**What is expected**. Every record should be restated exactly, with no images included.

**Input**.
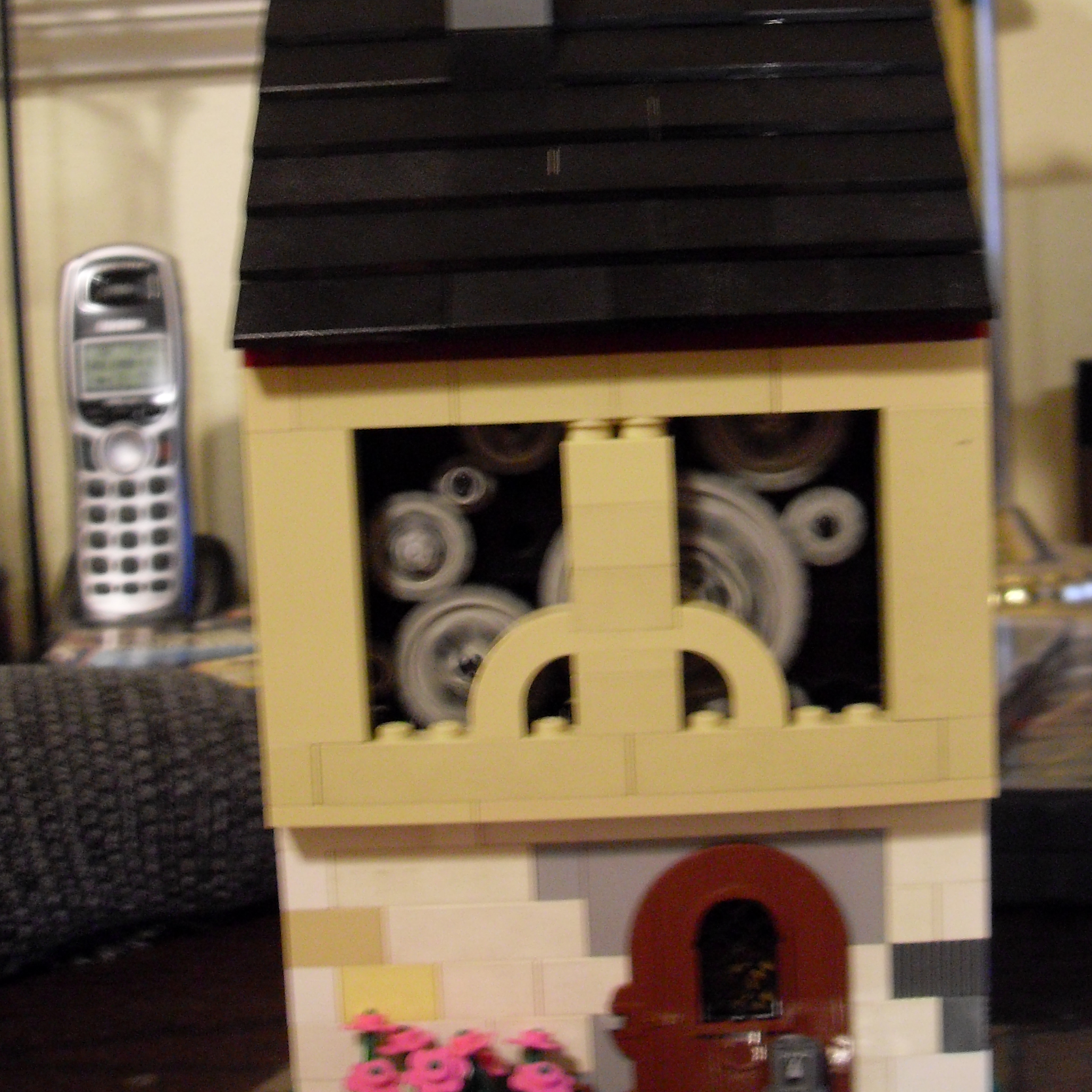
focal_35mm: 52
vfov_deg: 32.8
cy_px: 506
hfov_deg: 32.8
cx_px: 604
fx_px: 1856
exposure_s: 1/3
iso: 200
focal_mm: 6.3
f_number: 2.8
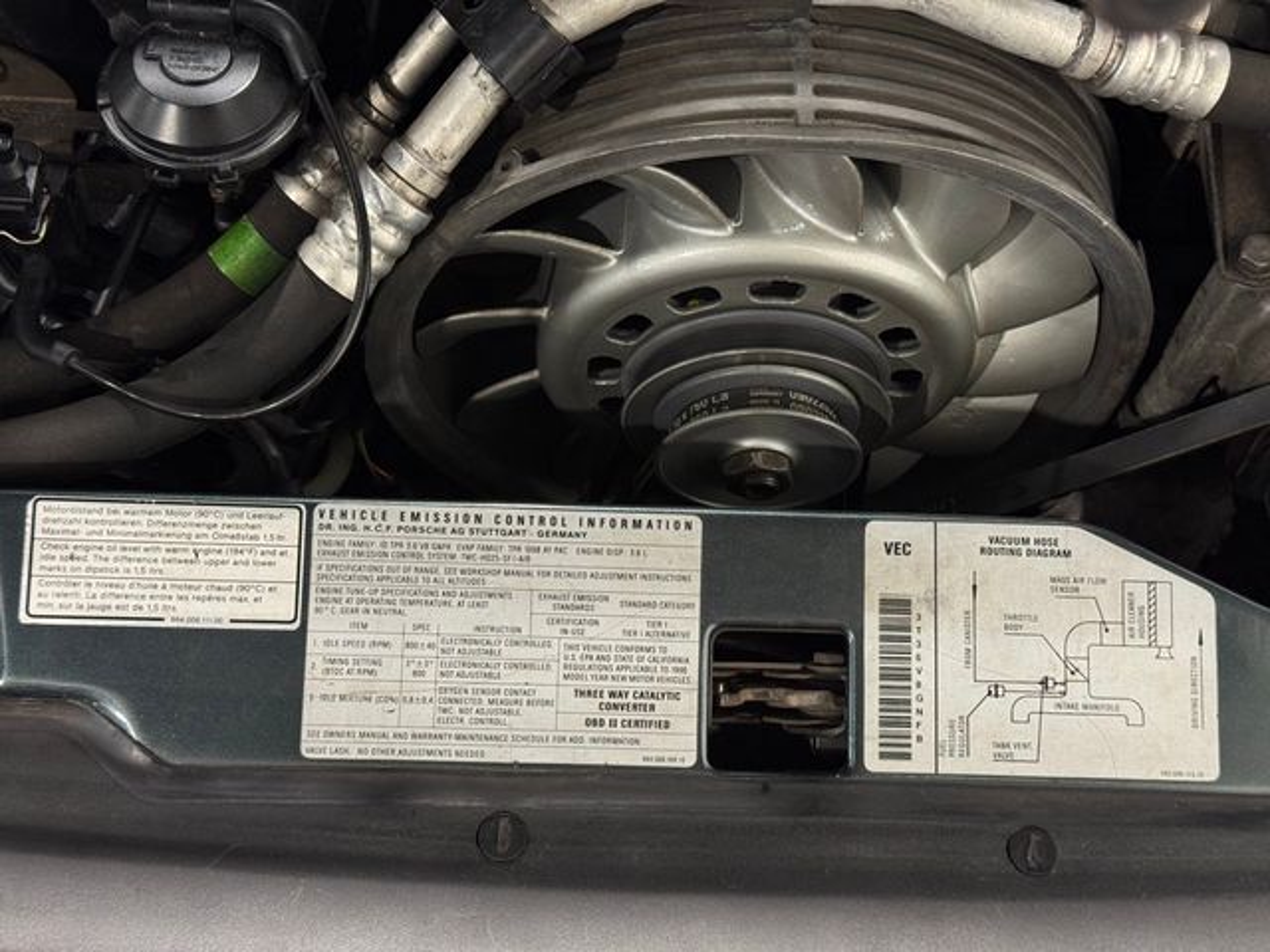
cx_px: 635
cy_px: 476
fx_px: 1761
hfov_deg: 39.7
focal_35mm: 48
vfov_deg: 30.3
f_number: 1.78
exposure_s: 1/60
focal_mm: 6.76
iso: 125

**Response area**.
focal_35mm: 52
vfov_deg: 32.8
cy_px: 506
hfov_deg: 32.8
cx_px: 604
fx_px: 1856
exposure_s: 1/3
iso: 200
focal_mm: 6.3
f_number: 2.8
cx_px: 635
cy_px: 476
fx_px: 1761
hfov_deg: 39.7
focal_35mm: 48
vfov_deg: 30.3
f_number: 1.78
exposure_s: 1/60
focal_mm: 6.76
iso: 125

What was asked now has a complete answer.